Никто еще не определил, что такое скука на языке, понятном тому, кто ее не испытывал. То, что некоторые считают скукой, является лишь отвращением; то, что другие ею называют, – простое недомогание; некоторые зовут скукой усталость. Но скука, хотя она и есть составляющая и усталости, и недомогания, и отвращения, присутствует в них, как вода присутствует в водороде и кислороде, из которых она состоит.
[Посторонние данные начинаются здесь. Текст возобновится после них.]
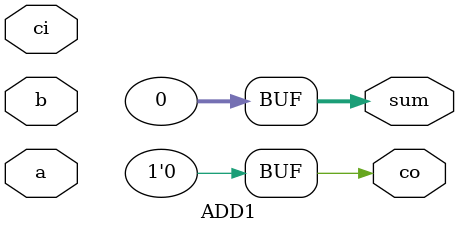
<source format=v>
module ADD1(sum, co, a, b, ci);
	output 	reg	[31:0]	sum = 0;
	output	reg			co = 0;
	input wire [31:0]	a, b;
	input wire ci;
endmodule

</source>
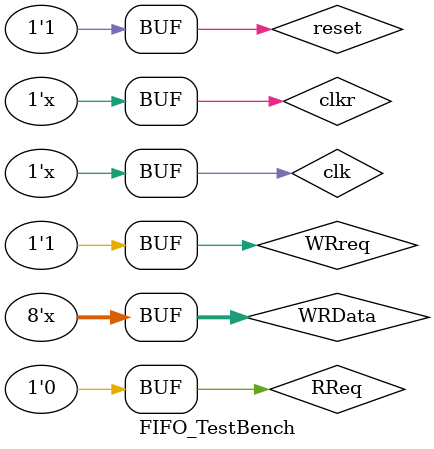
<source format=v>
module FIFO_TestBench();
   reg [7:0] RData;
   reg 		WRreq,RReq,clk,clkr,reset;
   reg [7:0] 	WRData;
   reg [7:0] 	Aw,Ar;
  
   
   
   FIFO fifo (.WRreq(WRreq),.WRData(WRData),.FULL(FULL),.RReq(RReq),.RData(RData),.EMP(EMP),.clk(clk),.clkr(clkr),.reset(reset));
   
   initial
     begin
	reset=1;
	clk=1;
	clkr=1;
	WRreq=1;
	RReq=0;
	#5 reset=0;
	#15 reset=1;
	WRData=2;
     end // initial begin

   always #5 begin
      
      clk=~clk;
      clkr=~clkr;

      
   end

   always #20 begin
      WRData=WRData+2;
   end
 

 initial begin
   
   repeat(15)
   #10  WRreq=~WRreq;

    repeat (15)
      #10 RReq=~RReq;

    repeat (7000)
      #10 WRreq=~WRreq;

    end
   
endmodule // FIFO_TestBench


</source>
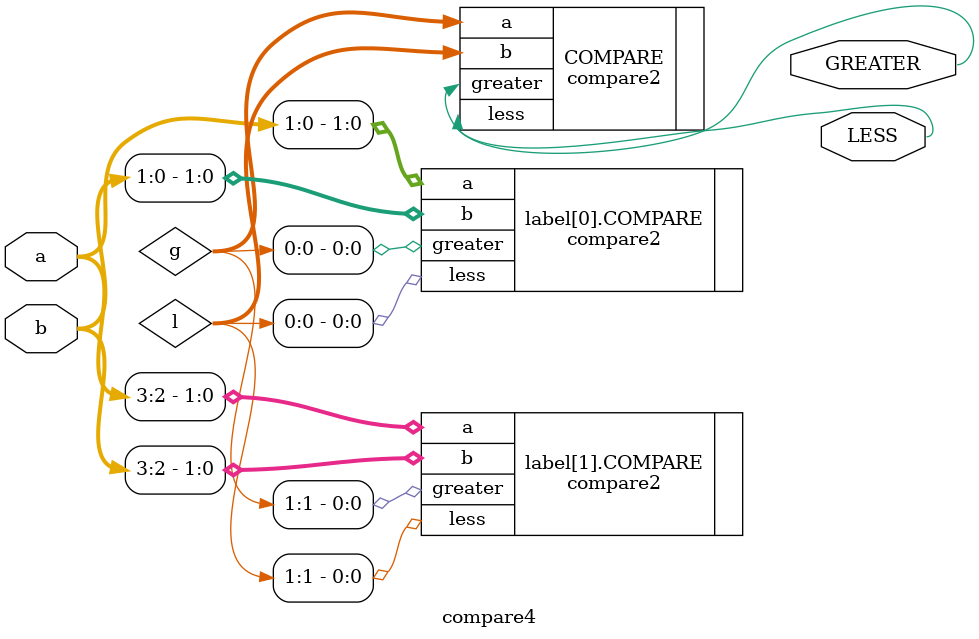
<source format=sv>
`timescale 1ns / 1ps


//module compare2(
//    input [1:0] a,
//    input [1:0] b,
//    output greater,
//    output less
//    );
//    assign greater = a[1] & !b[1]
//                    | !a[1] & !b[1] & a[0] & !b[0]
//                    | a[1] & b[1] & a[0] & !b[0];
//    assign less = !a[1] & b[1]
//                    | a[1] & b[1] & !a[0] & b[0]
//                    | !a[1] & !b[1] & !a[0] & b[0];                 
//endmodule


module compare4(
    input [3:0] a,
    input [3:0] b,
    output GREATER,
    output LESS
    );
    logic [1:0] l, g;
    
       genvar i;
   generate
      for (i = 0; i < 2; i = i + 1)
      begin: label
         compare2 COMPARE(.a(a[2*i+1:2*i+0]), .b(b[2*i+1:2*i+0]), .greater(g[i]), .less(l[i])); 
      end
   endgenerate
    
//    compare2 COMPARE_LOW(.a(a[1:0]), .b(b[1:0]), .greater(g[0]), less(l[0]));   
//    compare2 COMPARE_HIGH(.a(a[3:2]), .b(b[3:2]), .greater(g[1]), less(l[1]));  
   compare2 COMPARE(.a(g[1:0]), .b(l), .greater(GREATER), .less(LESS));              
endmodule
</source>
Она включает их, но им не уподобляется.
Если одни, таким образом, вносят в скуку смысл ограниченный и неполный, то другие присваивают ей значение, что определенным образом ее превосходит, называют скукой внутреннее духовное неудовольствие от разнообразия и неопределенности мира. То, что заставляет открыть рот, есть отвращение; то, что заставляет изменить положение, недомогание; то, что заставляет не шевелиться, усталость, – ничто из этого не является скукой; не является ею и глубокое ощущение пустоты вещей, благодаря которому незавершенное стремление освобождается, тоска разочарования возрастает, и формируется в душе то семя, от которого рождается мистик или святой.